**Problem to work on:** Arrange the records as a numbered list, from the first line up to and including the line with "line at (474, 544)". Leave out any blank lines.

++++++++++

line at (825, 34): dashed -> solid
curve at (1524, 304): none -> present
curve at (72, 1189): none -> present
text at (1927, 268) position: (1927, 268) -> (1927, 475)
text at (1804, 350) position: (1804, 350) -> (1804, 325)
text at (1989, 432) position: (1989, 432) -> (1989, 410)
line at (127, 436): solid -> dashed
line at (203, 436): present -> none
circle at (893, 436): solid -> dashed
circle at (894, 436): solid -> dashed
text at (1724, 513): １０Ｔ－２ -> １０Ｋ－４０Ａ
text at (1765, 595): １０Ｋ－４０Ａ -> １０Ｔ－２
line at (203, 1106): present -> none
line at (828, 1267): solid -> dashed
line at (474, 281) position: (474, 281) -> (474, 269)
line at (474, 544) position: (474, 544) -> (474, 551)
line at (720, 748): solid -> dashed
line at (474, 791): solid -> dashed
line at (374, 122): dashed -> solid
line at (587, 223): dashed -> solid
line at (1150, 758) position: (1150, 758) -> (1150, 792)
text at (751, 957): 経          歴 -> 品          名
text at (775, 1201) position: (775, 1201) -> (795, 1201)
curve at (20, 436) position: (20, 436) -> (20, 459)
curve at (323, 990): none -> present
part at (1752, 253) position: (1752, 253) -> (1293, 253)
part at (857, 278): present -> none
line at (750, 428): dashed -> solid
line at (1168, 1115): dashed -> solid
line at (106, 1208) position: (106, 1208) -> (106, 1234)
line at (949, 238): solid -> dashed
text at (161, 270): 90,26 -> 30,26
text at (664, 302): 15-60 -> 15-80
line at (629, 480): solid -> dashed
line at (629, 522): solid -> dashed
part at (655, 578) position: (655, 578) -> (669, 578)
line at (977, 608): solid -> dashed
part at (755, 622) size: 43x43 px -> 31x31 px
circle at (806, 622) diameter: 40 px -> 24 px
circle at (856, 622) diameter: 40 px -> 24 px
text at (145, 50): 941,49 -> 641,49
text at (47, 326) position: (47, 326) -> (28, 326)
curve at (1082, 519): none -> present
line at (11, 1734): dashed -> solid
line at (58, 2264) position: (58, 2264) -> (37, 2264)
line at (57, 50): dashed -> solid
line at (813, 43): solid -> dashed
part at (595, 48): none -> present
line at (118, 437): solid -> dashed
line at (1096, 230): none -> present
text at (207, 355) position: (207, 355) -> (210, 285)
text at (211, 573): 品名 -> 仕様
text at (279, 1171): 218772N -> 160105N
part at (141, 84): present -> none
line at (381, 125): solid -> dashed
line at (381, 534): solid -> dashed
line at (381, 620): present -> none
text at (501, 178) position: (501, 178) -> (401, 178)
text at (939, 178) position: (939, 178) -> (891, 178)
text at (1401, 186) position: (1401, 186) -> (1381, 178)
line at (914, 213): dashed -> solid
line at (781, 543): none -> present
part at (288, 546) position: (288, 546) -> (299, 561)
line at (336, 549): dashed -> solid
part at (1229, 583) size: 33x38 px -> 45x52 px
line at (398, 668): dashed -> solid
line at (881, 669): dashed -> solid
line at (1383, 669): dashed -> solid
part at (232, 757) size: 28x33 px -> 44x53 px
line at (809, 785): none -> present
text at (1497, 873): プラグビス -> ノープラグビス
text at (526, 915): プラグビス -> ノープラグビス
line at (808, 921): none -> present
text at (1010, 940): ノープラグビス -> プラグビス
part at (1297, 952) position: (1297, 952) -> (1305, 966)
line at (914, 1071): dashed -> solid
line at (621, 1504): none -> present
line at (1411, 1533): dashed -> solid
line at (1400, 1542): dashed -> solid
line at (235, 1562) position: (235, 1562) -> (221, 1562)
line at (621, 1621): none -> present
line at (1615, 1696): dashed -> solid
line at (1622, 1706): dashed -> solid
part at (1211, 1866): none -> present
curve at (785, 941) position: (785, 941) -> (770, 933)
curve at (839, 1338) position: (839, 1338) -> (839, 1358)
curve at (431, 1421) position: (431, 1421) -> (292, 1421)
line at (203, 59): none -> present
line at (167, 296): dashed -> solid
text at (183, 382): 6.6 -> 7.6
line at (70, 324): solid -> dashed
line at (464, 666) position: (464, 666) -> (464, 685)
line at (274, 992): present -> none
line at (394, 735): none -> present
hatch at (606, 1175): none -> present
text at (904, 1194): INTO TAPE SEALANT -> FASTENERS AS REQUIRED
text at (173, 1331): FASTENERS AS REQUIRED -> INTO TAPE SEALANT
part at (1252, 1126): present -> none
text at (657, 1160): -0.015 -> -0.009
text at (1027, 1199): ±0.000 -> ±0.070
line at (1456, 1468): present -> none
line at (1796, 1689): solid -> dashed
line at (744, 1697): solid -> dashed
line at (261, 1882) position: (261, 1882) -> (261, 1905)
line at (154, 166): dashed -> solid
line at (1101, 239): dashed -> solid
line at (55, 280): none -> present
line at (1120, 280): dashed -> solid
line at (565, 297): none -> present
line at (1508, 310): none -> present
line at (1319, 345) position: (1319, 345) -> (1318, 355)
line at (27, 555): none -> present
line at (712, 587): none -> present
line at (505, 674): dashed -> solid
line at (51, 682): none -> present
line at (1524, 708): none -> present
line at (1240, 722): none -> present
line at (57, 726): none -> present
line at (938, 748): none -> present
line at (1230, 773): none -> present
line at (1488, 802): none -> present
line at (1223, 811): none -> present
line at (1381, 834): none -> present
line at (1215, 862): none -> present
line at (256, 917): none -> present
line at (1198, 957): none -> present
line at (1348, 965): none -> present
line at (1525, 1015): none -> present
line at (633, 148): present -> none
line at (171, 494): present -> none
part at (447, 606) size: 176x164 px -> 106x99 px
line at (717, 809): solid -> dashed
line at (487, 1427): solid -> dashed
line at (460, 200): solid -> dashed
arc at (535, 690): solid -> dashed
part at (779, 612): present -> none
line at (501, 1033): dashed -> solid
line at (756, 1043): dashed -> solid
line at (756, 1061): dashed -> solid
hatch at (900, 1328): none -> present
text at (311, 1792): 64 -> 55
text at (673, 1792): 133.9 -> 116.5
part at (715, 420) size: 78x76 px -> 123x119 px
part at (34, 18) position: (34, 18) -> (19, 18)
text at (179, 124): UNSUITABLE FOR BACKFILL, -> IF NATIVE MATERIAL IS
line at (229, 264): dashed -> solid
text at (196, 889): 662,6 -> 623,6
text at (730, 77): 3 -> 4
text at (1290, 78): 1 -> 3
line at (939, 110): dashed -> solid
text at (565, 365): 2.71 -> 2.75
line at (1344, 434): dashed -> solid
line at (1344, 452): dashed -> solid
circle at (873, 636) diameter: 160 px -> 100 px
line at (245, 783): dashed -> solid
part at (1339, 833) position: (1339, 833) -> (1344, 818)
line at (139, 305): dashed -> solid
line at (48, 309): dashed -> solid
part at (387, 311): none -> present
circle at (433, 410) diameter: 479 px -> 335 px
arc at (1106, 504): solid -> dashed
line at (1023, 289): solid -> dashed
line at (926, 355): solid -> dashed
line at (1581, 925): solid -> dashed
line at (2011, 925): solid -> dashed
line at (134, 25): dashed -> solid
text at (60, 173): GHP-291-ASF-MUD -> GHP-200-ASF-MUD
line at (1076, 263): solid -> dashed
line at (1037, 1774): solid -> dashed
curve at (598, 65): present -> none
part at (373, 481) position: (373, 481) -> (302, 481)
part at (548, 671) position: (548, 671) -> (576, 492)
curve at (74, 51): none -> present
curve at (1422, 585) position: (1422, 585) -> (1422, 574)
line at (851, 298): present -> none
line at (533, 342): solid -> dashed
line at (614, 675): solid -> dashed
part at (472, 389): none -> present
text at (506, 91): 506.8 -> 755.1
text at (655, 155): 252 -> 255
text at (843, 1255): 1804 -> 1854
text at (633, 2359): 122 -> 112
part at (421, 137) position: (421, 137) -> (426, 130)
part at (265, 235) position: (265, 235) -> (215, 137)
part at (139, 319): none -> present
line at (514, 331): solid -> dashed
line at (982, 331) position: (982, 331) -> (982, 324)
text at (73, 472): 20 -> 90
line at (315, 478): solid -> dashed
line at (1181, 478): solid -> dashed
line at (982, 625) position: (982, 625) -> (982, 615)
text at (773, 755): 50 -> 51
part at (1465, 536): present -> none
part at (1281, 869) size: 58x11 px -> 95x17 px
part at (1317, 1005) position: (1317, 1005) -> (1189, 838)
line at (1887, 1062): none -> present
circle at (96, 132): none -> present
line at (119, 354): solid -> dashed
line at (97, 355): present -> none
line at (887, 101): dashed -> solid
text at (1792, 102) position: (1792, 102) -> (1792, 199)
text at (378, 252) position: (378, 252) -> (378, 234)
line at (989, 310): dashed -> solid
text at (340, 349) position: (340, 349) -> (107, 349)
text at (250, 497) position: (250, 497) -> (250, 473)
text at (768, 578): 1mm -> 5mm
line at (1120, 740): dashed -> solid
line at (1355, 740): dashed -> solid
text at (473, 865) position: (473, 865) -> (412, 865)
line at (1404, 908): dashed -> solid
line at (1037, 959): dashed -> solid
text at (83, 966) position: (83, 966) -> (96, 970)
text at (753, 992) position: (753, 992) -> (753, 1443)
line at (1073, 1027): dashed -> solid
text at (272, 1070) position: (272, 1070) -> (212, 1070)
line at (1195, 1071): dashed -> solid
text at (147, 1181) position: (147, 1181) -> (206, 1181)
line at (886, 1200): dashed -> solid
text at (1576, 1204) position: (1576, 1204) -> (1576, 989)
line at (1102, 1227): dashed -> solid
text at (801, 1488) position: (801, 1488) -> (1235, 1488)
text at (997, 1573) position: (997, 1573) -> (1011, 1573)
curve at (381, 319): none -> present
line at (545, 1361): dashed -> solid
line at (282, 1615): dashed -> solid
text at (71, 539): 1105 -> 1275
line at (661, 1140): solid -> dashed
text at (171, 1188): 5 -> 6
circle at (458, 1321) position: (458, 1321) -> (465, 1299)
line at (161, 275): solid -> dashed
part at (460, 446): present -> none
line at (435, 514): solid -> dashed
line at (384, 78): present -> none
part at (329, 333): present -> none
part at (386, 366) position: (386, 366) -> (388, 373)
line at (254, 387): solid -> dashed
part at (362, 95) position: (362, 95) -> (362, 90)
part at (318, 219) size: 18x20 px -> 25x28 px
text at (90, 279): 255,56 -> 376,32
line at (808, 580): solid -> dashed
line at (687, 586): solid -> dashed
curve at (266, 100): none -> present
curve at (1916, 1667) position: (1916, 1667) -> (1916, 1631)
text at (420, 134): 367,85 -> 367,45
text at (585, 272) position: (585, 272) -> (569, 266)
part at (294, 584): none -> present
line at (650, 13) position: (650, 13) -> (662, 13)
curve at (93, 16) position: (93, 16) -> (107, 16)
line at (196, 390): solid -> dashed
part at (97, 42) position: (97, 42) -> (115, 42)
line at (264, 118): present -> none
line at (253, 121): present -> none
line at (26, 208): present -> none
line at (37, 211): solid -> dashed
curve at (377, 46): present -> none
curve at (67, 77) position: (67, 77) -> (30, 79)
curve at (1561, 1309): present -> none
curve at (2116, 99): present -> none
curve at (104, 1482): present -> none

++++++++++

**Final result:**
1. line at (825, 34): dashed -> solid
2. curve at (1524, 304): none -> present
3. curve at (72, 1189): none -> present
4. text at (1927, 268) position: (1927, 268) -> (1927, 475)
5. text at (1804, 350) position: (1804, 350) -> (1804, 325)
6. text at (1989, 432) position: (1989, 432) -> (1989, 410)
7. line at (127, 436): solid -> dashed
8. line at (203, 436): present -> none
9. circle at (893, 436): solid -> dashed
10. circle at (894, 436): solid -> dashed
11. text at (1724, 513): １０Ｔ－２ -> １０Ｋ－４０Ａ
12. text at (1765, 595): １０Ｋ－４０Ａ -> １０Ｔ－２
13. line at (203, 1106): present -> none
14. line at (828, 1267): solid -> dashed
15. line at (474, 281) position: (474, 281) -> (474, 269)
16. line at (474, 544) position: (474, 544) -> (474, 551)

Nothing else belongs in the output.